TASK PROMPT: Copy out every line in the entries below that includes "conference".

(Collected data)

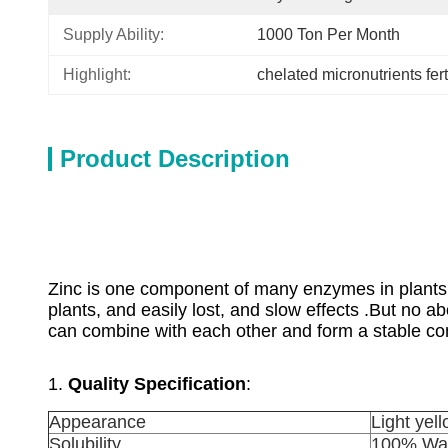
Supply Ability:
1000 Ton Per Month
Highlight:
chelated micronutrients fert
Product Description
Zinc is one component of many enzymes in plants, 
plants, and easily lost, and slow effects .But n
can combine with each other and form a stable con
1.
Quality Specification
:
Appearance
Light yel
Solubility
100% Wat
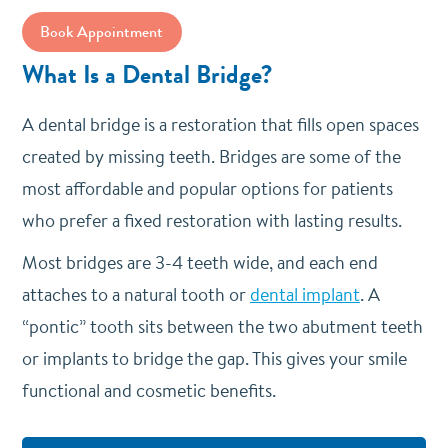
Book Appointment
What Is a Dental Bridge?
A dental bridge is a restoration that fills open spaces
created by missing teeth. Bridges are some of the
most affordable and popular options for patients
who prefer a fixed restoration with lasting results.
Most bridges are 3-4 teeth wide, and each end
attaches to a natural tooth or
dental implant
. A
“pontic” tooth sits between the two abutment teeth
or implants to bridge the gap. This gives your smile
functional and cosmetic benefits.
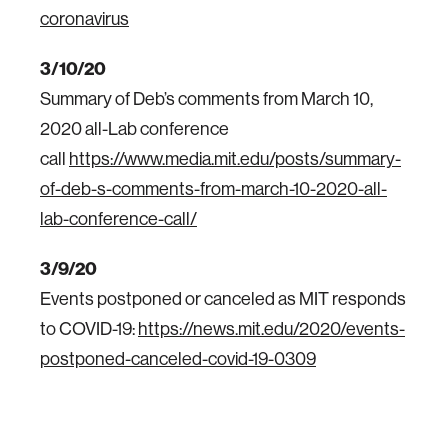
coronavirus
3/10/20
Summary of Deb’s comments from March 10,
2020 all-Lab conference
call
https://www.media.mit.edu/posts/summary-
of-deb-s-comments-from-march-10-2020-all-
lab-conference-call/
3/9/20
Events postponed or canceled as MIT responds
to COVID-19:
https://news.mit.edu/2020/events-
postponed-canceled-covid-19-0309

EXERCISE ANSWER:
2020 all-Lab conference
lab-conference-call/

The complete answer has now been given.